*** Opening of Supplied passage ***
At first I wasn't going to write about this book because I wasn't sure I could be objective about it. I have developed some theories about psychology and this book offers evidence for many of those theories. I loved the book, but was unsure if I could really say anything meaningful about it as the confirmation bias made it difficult for me to be objective. However, after repeatedly bringing up the book in conversation I decided I should write about it.

Ostensibly the book is about moral psychology, how and why people develop their moral beliefs and opinions. To answer these questions we need to go deeper into how the mind works, which is what I found most interesting. The common conception of the conscious vs unconscious mind holds that the conscious mind - the part of everyone that can think things through in words and logic - is in charge and the unconscious mind is mostly irrelevant. It may occassionally bubble some things up to the conscious, but it plays little to no role in making decisions.

I have written about my theory before, but basically I believe that the inverse is true. My previous metaphor had been that the conscious mind is like a sports announcer and the unconscious is the sports game. The announcer describes the action, but doesn't control it; viz the conscious mind is more about explaining and rationalizing the decisions made by the unconscious mind that actually participating in those decisions. Mr. Haidt provides a much better metaphor - he calls it the elephant and the rider. The elephant is the unconscious mind and the conscious is a person riding the elephant. The rider thinks the elephant does what he tells it to, but most of the time the elephant does what it wants. Haidt refers to the rider as a PR agent, who rationalizes the actions of the elephant and explains them to the rest of the world.

Looking at morality from this viewpoint offers a very different perspective. Typically one would say that ones beliefs and morality are arrived at by the conscious mind making decisions based on evidence. Mr. Haidt says that morality is instead decided by the elephant, independently of the conscious mind, which then goes about constructing post hoc explanations and arguments for it. This explains why it is so difficult to change people's opinions with facts, evidence or discussion. Attempting to convince someone that they are wrong assumes that the rider can change the opinion of the elephant. While this is possible, it tends to be rare - if the elephant doesn't have a strong opinion on a subject then the rider can maybe influence it; the rest of the time the rider has very little say.
*** Close of Supplied passage ***
**To do:**
Rewrite the section of the book review starting at "Looking at morality" and ending at "very little say.", replacing "rider" with "announcer". None of the extracted data entries is needed here.
*** Opening of Supplied information ***
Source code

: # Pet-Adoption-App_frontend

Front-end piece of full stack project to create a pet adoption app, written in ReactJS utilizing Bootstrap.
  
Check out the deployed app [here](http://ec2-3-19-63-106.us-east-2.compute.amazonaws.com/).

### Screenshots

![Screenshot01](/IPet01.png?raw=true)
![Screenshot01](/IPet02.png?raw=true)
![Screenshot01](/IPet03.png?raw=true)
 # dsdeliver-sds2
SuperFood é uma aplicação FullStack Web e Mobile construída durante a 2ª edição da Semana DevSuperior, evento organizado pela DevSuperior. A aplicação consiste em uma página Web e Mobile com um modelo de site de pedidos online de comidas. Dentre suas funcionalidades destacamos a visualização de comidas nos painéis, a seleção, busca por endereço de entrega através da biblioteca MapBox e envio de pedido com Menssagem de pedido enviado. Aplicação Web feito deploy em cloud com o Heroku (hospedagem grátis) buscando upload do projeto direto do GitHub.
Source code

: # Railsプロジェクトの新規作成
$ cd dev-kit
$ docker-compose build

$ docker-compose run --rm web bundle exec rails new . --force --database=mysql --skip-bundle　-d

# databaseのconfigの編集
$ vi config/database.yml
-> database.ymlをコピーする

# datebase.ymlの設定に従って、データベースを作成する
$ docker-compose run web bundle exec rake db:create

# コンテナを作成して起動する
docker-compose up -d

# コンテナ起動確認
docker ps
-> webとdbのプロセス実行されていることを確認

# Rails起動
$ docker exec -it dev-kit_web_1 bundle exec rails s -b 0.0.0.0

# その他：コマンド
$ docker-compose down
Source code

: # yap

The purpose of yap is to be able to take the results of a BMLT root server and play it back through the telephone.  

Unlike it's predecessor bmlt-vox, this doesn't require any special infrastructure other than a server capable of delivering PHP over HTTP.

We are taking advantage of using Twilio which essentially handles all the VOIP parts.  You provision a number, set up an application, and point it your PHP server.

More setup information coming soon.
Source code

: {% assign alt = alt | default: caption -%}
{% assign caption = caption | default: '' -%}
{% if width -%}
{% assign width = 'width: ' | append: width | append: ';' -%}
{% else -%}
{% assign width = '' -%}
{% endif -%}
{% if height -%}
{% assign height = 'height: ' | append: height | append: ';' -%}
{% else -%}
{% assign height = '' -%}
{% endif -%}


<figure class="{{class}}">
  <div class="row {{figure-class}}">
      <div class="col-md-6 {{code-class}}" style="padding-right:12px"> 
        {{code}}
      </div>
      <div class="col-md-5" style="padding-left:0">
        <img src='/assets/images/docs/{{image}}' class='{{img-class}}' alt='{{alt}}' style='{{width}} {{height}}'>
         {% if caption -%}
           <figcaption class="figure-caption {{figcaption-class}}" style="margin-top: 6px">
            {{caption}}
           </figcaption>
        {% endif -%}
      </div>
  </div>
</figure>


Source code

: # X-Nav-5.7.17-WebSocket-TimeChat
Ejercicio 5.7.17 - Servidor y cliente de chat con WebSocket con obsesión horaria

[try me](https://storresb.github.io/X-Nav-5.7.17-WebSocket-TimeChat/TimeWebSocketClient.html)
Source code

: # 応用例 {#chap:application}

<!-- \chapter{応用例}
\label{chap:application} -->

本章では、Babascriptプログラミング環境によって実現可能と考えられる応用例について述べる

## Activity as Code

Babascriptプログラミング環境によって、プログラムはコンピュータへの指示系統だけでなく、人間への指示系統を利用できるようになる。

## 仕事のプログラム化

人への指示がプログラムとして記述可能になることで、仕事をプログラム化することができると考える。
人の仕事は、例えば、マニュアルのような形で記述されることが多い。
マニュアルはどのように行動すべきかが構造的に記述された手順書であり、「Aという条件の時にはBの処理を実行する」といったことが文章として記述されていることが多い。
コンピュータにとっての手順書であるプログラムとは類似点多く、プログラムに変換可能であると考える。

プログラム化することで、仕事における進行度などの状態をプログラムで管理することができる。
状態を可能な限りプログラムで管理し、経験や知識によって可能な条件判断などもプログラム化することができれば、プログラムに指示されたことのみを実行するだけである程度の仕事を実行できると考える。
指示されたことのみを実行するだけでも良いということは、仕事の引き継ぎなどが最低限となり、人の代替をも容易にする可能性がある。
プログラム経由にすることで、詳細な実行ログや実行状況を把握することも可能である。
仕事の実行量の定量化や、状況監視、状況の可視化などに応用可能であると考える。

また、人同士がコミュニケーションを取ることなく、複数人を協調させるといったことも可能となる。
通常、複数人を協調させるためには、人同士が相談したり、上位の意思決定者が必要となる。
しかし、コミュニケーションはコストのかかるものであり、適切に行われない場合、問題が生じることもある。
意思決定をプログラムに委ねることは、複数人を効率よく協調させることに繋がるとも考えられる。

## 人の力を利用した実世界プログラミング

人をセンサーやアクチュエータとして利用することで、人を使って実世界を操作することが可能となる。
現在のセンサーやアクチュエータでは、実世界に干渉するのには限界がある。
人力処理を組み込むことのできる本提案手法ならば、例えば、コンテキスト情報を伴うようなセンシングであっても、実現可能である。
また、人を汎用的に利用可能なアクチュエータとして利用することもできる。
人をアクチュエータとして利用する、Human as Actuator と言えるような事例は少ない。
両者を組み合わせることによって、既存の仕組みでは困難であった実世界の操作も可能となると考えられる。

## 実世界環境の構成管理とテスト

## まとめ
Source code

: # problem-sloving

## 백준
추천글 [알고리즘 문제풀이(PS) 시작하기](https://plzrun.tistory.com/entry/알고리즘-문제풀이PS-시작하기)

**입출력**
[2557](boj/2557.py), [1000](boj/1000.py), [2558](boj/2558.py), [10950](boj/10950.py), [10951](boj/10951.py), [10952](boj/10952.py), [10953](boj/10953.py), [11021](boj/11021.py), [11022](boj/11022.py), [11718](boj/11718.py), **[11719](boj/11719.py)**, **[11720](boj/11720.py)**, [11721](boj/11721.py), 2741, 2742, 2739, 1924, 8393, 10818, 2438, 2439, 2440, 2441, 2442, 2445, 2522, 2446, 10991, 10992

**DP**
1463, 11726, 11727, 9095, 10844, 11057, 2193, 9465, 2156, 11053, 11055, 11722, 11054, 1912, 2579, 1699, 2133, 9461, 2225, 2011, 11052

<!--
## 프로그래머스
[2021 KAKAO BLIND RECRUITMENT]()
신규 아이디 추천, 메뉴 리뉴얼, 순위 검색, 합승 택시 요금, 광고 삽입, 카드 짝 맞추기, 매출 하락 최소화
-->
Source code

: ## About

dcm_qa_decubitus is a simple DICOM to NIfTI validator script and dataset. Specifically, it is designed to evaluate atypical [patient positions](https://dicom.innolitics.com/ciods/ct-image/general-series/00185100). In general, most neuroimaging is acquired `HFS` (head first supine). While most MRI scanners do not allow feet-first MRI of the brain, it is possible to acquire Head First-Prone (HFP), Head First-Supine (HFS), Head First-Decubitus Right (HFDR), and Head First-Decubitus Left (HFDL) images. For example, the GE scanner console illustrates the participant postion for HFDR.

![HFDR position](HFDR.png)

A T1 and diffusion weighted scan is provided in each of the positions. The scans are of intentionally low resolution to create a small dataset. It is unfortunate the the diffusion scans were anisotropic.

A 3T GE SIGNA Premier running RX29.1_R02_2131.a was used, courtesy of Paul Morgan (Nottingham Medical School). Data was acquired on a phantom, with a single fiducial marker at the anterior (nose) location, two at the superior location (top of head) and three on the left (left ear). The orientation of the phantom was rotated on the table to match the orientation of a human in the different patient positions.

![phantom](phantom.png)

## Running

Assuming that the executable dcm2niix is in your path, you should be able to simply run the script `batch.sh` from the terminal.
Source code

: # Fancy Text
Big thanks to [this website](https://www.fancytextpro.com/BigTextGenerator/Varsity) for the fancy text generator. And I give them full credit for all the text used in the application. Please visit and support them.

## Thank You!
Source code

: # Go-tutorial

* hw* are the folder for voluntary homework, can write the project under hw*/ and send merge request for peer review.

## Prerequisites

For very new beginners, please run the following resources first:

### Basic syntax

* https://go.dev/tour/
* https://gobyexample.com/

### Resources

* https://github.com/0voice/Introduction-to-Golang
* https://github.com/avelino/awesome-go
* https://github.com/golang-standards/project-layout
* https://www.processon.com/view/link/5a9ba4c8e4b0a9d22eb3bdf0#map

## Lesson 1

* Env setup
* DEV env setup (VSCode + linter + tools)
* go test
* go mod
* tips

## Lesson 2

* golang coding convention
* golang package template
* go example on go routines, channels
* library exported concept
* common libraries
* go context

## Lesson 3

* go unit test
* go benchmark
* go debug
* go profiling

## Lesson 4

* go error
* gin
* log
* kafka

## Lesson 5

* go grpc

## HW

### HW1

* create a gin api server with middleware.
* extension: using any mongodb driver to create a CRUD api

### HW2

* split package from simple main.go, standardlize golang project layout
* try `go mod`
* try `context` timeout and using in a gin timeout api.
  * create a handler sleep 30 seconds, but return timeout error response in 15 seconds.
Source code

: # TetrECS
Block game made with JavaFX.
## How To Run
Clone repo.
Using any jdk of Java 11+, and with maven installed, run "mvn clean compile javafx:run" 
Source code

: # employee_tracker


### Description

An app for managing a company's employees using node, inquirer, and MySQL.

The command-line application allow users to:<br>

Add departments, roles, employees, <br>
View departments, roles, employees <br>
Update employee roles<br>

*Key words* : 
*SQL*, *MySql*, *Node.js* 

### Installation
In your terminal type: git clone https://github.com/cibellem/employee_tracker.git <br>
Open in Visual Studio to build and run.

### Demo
*** Close of Supplied information ***
**Final answer:**
Looking at morality from this viewpoint offers a very different perspective. Typically one would say that ones beliefs and morality are arrived at by the conscious mind making decisions based on evidence. Mr. Haidt says that morality is instead decided by the elephant, independently of the conscious mind, which then goes about constructing post hoc explanations and arguments for it. This explains why it is so difficult to change people's opinions with facts, evidence or discussion. Attempting to convince someone that they are wrong assumes that the announcer can change the opinion of the elephant. While this is possible, it tends to be rare - if the elephant doesn't have a strong opinion on a subject then the announcer can maybe influence it; the rest of the time the announcer has very little say.